While the majority of home contents insurance providers offer protection for burglaries, there are a number of limitations which could lead to your claim being rejected.

We've rounded up some of the scenarios that could catch you out:

Security failures

Most home insurers require your home to be protected by a minimum level of security.

This usually includes having deadlocks on external doors and locks on accessible windows. If you forget to lock your doors while out trick or treating, your home insurer may reject your claim.

Investing in more robust security systems, such as burglar alarms and cameras, can help reduce your premium, but they must be in proper working order.

For instance, if you forget to set your security alarm while out at a fireworks display, your claim could be rejected by your insurer.

High-value items

Although thieves usually target high-value items such as smartphones, laptops and jewellery, these items might not be automatically covered by your insurer.

Some home insurance policies require you to take out additional cover to protect items above a certain value.

If you're under insured, your home insurance provider may reject your claim or pay out less than the value of your lost item.

Long holidays

Most home insurance policies specify that your home should not be left unoccupied for more than 30 consecutive days.

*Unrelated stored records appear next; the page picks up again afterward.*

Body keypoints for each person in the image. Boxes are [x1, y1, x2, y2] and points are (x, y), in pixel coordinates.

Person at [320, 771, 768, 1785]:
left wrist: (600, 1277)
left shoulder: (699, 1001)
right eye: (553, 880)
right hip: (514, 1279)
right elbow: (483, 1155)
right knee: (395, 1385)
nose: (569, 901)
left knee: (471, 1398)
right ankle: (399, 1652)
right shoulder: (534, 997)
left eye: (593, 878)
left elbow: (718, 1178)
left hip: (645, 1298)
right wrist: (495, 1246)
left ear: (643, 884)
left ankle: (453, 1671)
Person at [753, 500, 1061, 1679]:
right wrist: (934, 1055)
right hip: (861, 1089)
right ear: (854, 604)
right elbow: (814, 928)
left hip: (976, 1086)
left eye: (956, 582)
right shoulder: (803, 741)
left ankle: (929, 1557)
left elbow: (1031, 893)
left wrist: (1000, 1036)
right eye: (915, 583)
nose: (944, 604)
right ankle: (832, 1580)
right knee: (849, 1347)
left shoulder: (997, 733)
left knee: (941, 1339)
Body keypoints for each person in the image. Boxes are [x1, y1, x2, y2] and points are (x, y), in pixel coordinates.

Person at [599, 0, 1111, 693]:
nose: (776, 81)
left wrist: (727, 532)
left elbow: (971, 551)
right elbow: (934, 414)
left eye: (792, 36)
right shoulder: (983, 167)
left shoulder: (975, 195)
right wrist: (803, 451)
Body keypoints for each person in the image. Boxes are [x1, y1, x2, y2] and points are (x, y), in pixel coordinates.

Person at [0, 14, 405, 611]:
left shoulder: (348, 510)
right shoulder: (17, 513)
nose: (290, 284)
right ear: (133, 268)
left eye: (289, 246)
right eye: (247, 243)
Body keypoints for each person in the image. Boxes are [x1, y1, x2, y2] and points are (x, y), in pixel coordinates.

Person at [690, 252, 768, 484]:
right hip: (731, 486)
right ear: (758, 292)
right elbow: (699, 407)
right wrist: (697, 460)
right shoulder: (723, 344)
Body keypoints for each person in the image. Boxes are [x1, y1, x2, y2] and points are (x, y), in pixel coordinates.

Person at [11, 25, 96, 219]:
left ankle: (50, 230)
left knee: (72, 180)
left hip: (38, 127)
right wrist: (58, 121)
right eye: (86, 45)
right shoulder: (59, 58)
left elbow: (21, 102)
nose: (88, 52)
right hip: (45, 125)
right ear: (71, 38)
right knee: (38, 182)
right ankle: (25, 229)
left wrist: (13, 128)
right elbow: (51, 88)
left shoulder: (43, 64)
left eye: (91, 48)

If a burglary takes place while your home is empty for a period longer than 30 days - due to an extended holiday, for example - your claim may be rejected.

Some insurers may allow you to put extra cover into place while you're on an extended trip for an additional cost.

It's vital that you double-check the terms and conditions of your home insurance policy, as well as updating your home insurer of any changes to your circumstances, to ensure that you have the cover you need.

How to find the best home insurance

There are a number of simple steps you can take to find competitively priced home insurance policies that protect your home and garden.

Use a valuation calculator

It's common for policyholders to over underpay for home insurance because they've incorrectly calculated the value of their contents or the cost of rebuilding their home.

Using tools, such as a contents insurance calculator and the BCIS Rebuilding Cost Guidance calculator (you'll need to register if you're not already signed up) can help you get an accurate idea of home much cover you need.

Shop around

Price comparison sites are a quick and easy way to see what home insurance deals are on offer and which providers offer the right cover for your needs.

If you're coming up to renewal, shopping around for a better deal, can also give you leverage for haggling a better deal with your current provider, should you wish to stay with them.

Check the terms and conditions carefully

Insurance policy wording infamously opaque and Which? research has found that insurance terms and conditions are notorious for baffling readers.

Don't let this put you off, as it's important to check what you're actually covered for before buying a policy.

Checking over the terms and conditions will make sure that you get the right level of protection, your excesses are affordable and that you have included any necessary add-ons or extras.

Remember, once you've agreed to the terms of a policy, making a claim for something that's expressly excluded won't be possible.